Sleep
When You Can't Sleep
How to invite your body to rest, whether you sleep or not.
Updated January 27, 2025 Reviewed by Michelle Quirk
Key points
- During intense or exciting activities, and prep for them, your nervous system heightens your mental alertness.
- Your body's responses are adaptive: something important is coming, and your body knows it.
- Thanking your body, like you'd thank a child who lovingly gave you a gift you don't need, is a starting point.
Let’s say you’ve got an event tomorrow, and it’s one for which you’ve been training for months or years, if not more. You know you need rest. And, yet, your mind is active. You’re running through scenarios or checklists—and/or you’re desperately queuing up meditation apps to get your mind quiet. Or quieter. In the meantime, you can’t stop yourself from thinking about what time it is now and how much closer every sleepless minute is bringing you to the imminent blare of your alarm.
We’ve all been there. During intense or exciting activities—and preparation for intense or exciting activities can be, in and of itself, pretty intense and exciting—your body is pumping out activating hormones that create physiological changes in your body, including heightened mental alertness (as well as elevated heart rate, increased muscle tension, elevated body temperature, and faster breathing). These are adaptive responses that help us keep prepared to act, because something important is coming, and your body knows it.

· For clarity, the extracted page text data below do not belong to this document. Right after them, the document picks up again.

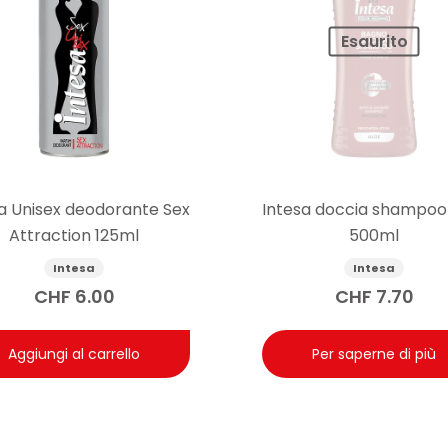
Esaurito
a Unisex deodorante Sex
Intesa doccia shampoo
Attraction 125ml
500ml
Intesa
Intesa
CHF
6.00
CHF
7.70
Aggiungi al carrello
Per saperne di più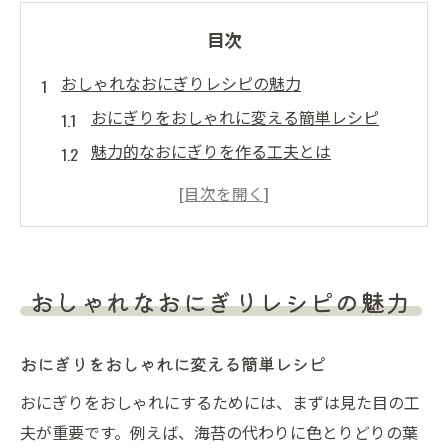
目次
おしゃれなおにぎりレシピの魅力
おにぎりをおしゃれに変える簡単レシピ
魅力的なおにぎりを作る工夫とは
毎日が楽しくなるおしゃれなレシピ探し
おにぎりの味を引き立てる具材選び
手軽にできるおしゃれなおにぎりの秘密
おしゃれなおにぎりで食卓を彩るアイデア
おしゃれなおにぎりレシピの魅力
簡単おしゃれなおにぎり盛り付け術
おにぎりの盛り付けで魅力をアップ
おにぎりをおしゃれに変える簡単レシピ
おしゃれなおにぎりの簡単な並べ方
おにぎりをおしゃれにするためには、まずは見た目の工
目を引くおにぎりのアレンジ方法
夫が重要です。例えば、海苔の代わりに色とりどりの葉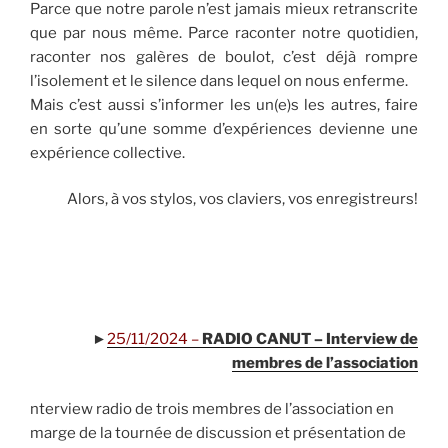
Parce que notre parole n’est jamais mieux retranscrite
que par nous même. Parce raconter notre quotidien,
raconter nos galères de boulot, c’est déjà rompre
l’isolement et le silence dans lequel on nous enferme.
Mais c’est aussi s’informer les un(e)s les autres, faire
en sorte qu’une somme d’expériences devienne une
expérience collective.
Alors, à vos stylos, vos claviers, vos enregistreurs!
.
.
►
25/11/2024 –
RADIO CANUT – Interview de
membres de l’association
nterview radio de trois membres de l’association en
marge de la tournée de discussion et présentation de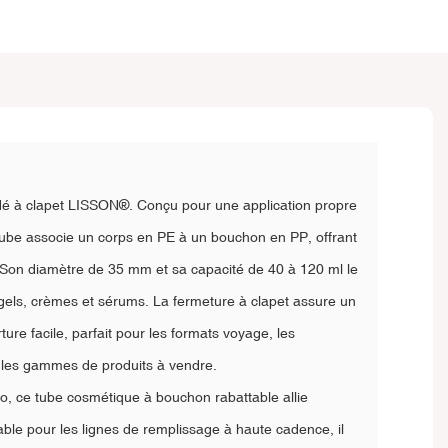
dé à clapet LISSON®. Conçu pour une application propre
 tube associe un corps en PE à un bouchon en PP, offrant
lité. Son diamètre de 35 mm et sa capacité de 40 à 120 ml le
, gels, crèmes et sérums. La fermeture à clapet assure un
ure facile, parfait pour les formats voyage, les
u les gammes de produits à vendre.
o, ce tube cosmétique à bouchon rabattable allie
iable pour les lignes de remplissage à haute cadence, il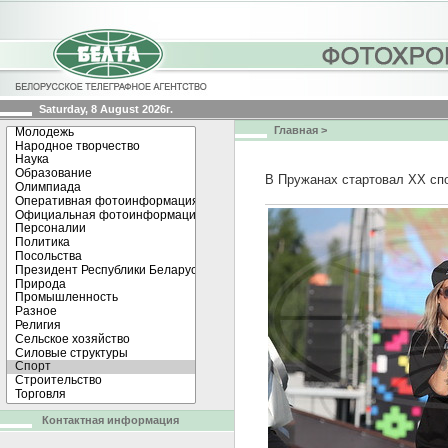
Saturday, 8 August 2026г.
Главная
>
В Пружанах стартовал ХХ спо
Контактная информация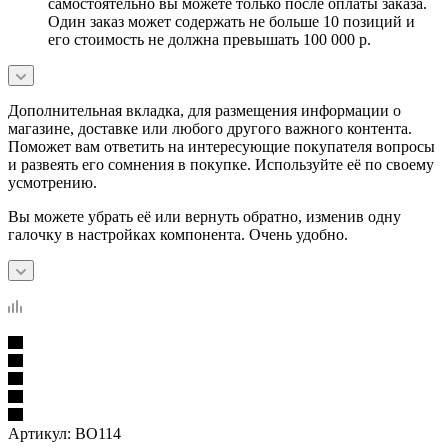
самостоятельно вы можете только после оплаты заказа.
Один заказ может содержать не больше 10 позиций и
его стоимость не должна превышать 100 000 р.
Дополнительная вкладка, для размещения информации о
магазине, доставке или любого другого важного контента.
Поможет вам ответить на интересующие покупателя вопросы
и развеять его сомнения в покупке. Используйте её по своему
усмотрению.
Вы можете убрать её или вернуть обратно, изменив одну
галочку в настройках компонента. Очень удобно.
Артикул:
BO114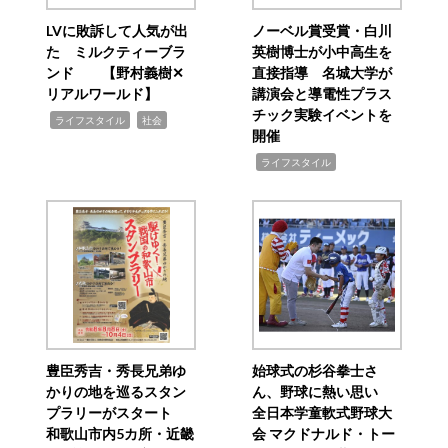
LVに敗訴して人気が出
ノーベル賞受賞・白川
た ミルクティーブラ
英樹博士が小中高生を
ンド 【野村義樹✕
直接指導 名城大学が
リアルワールド】
講演会と導電性プラス
チック実験イベントを
,
,
ライフスタイル
社会
開催
,
ライフスタイル
豊臣秀吉・秀長兄弟ゆ
始球式の杉谷拳士さ
かりの地を巡るスタン
ん、野球に熱い思い
プラリーがスタート
全日本学童軟式野球大
和歌山市内5カ所・近畿
会 マクドナルド・トー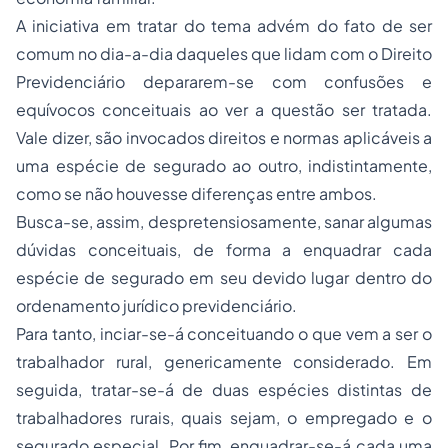
A iniciativa em tratar do tema advém do fato de ser
comum no dia-a-dia daqueles que lidam com o Direito
Previdenciário depararem-se com confusões e
equívocos conceituais ao ver a questão ser tratada.
Vale dizer, são invocados direitos e normas aplicáveis a
uma espécie de segurado ao outro, indistintamente,
como se não houvesse diferenças entre ambos.
Busca-se, assim, despretensiosamente, sanar algumas
dúvidas conceituais, de forma a enquadrar cada
espécie de segurado em seu devido lugar dentro do
ordenamento jurídico previdenciário.
Para tanto, inciar-se-á conceituando o que vem a ser o
trabalhador rural, genericamente considerado. Em
seguida, tratar-se-á de duas espécies distintas de
trabalhadores rurais, quais sejam, o empregado e o
segurado especial. Por fim, enquadrar-se-á cada uma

Acknowledging Your Body's Efforts
Acknowledging that this is an adaptive response—that your body is wise and it’s trying to help you out (even if the help it’s giving isn’t at this moment particularly helpful)—can be an important step toward the rest you need. Thanking your body for its offering—even if it’s an offering you don’t need or want right now—can be one way of lowering the activation your body is giving you. Try thinking of your body as a beloved child. This precious child gives you a gift: let’s say it’s a magical peanut. And you don’t really need a magical peanut. You may even have an allergy to peanuts, magical or otherwise. But you’re probably not going to berate the child for giving you the gift you don’t especially need that may even possibly be (unintentionally!) harmful to you. You’re probably going to be touched that they thought of you in the first place, that they wanted to give you something.
So, one way to begin might be to thank your body like you’d thank the child who thought of you with enough love that they wanted to give you something. And then, when you’re ready, you might offer yourself some of the following practices.
Intention Setting
One practice to explore is intention setting. An intention, different than a goal, is a present moment statement, in which you invite yourself to embody your own intention. So an intention here could be “I am resting.” With this intention, you invite yourself to rest and remove the pressure to sleep. Maybe you sleep, maybe you don’t, but you are resting, and that is something your body needs that you can give it. Maybe you add a breath to this intention, breathing in “I am”; breathing out “resting.” Maybe you breathe the “resting” a little bit slowly, drawing out the word and the breath. And if you notice your mind wandering—toward checklists or situations or self-criticisms or judgments of your present absence of sleep—maybe you notice this wandering and remind yourself of your intention, “I am…resting…”
There are many other options for inviting your breath to support your rest. The lengthening of your exhale (relative to your inhalation) is perhaps the most direct cue you can offer your nervous system of “okayness” to be right here, right now, as you are.
Movement and/or Touch
Another option is to use movement and/or touch to let go of muscular tension and stimulate a relaxation response. This could include contracting and relaxing your shoulders or stimulating acupressure points associated with relief of anxiety and the invitation to relax—for example, Heart 7, just beneath the condyle of your wrist on the pinky side of your arm, or the An Mian point, sometimes called “Peaceful Sleep,” that is located in the shallow divot of your skull behind your earlobe.
A consistent yoga practice, a bedtime routine, distance from screens, and an environment that promotes sleep hygiene are of course all helpful. But you may or may not have any control over these factors in the moment you need rest. So returning to what you can control: your intention, your capacity to rest if not to sleep, your acknowledgment of your body and what it’s trying to offer you, and what you can offer back to your body. You may not fall asleep. But rest with no pressure to sleep can serve your body’s needs, too.